■ TASK ITEM: Present everything from the beginning of the rows down to the line containing "This repository attempts", including that line, as a numbered list, and omit any blank lines.

** DATA EXTRACT follows **

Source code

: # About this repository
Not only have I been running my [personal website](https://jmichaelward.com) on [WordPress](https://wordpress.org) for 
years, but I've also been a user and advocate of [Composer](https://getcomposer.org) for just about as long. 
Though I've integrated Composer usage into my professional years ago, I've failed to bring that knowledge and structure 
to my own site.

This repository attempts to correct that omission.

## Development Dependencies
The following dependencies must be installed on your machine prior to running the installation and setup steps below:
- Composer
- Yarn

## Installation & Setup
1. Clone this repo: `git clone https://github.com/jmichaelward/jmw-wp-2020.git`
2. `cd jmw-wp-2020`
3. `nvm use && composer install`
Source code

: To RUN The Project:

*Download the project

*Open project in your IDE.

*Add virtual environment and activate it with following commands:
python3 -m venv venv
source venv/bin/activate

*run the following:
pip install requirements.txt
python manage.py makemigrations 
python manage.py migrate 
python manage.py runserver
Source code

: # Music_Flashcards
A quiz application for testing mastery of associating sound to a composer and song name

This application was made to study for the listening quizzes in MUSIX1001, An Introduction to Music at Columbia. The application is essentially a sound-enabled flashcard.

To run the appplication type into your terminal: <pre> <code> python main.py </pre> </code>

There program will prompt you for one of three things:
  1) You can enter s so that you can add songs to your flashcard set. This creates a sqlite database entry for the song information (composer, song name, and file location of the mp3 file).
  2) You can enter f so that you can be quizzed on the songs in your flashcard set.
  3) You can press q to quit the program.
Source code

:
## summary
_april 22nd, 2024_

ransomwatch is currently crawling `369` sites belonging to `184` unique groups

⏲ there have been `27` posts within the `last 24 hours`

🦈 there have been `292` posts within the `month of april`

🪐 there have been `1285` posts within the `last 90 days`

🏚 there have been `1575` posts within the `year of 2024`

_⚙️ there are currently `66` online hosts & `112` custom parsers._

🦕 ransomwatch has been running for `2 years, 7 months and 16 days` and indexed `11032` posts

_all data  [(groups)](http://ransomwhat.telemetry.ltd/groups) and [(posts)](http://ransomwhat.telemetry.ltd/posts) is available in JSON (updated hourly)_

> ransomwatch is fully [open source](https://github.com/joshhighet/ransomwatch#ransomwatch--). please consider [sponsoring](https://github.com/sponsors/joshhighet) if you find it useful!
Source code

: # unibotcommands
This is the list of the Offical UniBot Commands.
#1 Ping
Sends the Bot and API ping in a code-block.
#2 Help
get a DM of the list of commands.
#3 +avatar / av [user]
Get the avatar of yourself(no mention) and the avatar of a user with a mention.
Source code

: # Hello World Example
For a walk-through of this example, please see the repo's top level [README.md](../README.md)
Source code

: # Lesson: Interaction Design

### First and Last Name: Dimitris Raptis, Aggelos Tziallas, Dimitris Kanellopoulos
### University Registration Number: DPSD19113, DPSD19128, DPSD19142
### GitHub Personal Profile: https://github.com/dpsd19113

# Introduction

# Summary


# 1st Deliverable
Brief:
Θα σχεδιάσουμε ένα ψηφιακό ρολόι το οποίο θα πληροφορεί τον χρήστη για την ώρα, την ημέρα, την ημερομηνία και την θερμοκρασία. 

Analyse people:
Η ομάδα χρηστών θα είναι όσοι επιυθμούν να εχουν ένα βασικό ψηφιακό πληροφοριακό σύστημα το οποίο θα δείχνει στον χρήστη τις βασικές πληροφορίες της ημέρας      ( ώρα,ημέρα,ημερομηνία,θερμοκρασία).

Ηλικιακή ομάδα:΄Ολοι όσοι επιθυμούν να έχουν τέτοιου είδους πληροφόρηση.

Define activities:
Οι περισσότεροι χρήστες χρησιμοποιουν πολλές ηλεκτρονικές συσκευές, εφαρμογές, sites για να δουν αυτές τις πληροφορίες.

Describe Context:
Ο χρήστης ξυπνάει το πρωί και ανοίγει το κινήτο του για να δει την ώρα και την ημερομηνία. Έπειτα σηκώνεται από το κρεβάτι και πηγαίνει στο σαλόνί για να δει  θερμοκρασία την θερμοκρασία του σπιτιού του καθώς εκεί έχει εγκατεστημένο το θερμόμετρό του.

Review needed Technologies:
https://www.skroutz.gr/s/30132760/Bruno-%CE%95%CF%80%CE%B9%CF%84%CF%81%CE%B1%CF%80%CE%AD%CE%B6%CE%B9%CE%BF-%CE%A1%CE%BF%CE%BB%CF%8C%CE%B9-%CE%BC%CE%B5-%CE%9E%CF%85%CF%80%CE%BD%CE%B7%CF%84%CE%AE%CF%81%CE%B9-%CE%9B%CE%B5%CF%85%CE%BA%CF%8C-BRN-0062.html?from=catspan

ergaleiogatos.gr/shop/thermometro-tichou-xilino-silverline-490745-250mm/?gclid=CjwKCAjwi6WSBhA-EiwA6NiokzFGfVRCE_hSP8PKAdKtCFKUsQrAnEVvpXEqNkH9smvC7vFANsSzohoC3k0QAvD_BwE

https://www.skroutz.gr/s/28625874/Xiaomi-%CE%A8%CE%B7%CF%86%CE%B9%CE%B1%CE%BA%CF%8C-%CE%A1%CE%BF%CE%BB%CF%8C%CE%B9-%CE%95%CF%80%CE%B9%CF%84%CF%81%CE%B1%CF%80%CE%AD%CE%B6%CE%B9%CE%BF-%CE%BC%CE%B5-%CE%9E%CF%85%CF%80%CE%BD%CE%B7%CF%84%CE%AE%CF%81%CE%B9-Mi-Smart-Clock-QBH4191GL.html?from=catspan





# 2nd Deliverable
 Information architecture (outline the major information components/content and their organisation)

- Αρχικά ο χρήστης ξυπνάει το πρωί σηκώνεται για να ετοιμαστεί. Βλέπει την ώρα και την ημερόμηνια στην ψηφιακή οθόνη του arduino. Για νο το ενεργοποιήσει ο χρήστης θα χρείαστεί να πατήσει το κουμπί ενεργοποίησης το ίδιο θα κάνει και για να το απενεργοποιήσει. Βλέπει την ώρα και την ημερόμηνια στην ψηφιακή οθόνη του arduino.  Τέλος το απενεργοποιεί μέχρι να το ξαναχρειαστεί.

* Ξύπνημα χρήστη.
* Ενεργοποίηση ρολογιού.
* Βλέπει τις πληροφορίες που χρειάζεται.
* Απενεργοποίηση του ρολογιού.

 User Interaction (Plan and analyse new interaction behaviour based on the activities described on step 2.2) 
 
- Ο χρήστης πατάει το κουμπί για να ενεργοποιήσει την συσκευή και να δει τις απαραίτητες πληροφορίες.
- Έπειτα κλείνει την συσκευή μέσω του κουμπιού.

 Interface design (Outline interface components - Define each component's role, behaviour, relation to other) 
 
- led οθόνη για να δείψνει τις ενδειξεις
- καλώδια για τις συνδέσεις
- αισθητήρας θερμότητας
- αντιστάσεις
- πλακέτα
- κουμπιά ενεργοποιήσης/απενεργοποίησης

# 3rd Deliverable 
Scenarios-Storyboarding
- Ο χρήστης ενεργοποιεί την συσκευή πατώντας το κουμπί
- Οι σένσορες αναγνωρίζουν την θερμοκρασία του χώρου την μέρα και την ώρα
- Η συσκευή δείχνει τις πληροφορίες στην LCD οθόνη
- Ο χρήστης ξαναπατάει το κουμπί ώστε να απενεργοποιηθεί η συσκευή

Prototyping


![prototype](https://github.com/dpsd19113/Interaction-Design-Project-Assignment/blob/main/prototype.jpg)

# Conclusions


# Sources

** End of DATA EXTRACT **

■ SOLUTION TO THIS PROBLEM:
1. Source code
2. : # About this repository
3. Not only have I been running my [personal website](https://jmichaelward.com) on [WordPress](https://wordpress.org) for 
4. years, but I've also been a user and advocate of [Composer](https://getcomposer.org) for just about as long. 
5. Though I've integrated Composer usage into my professional years ago, I've failed to bring that knowledge and structure 
6. to my own site.
7. This repository attempts to correct that omission.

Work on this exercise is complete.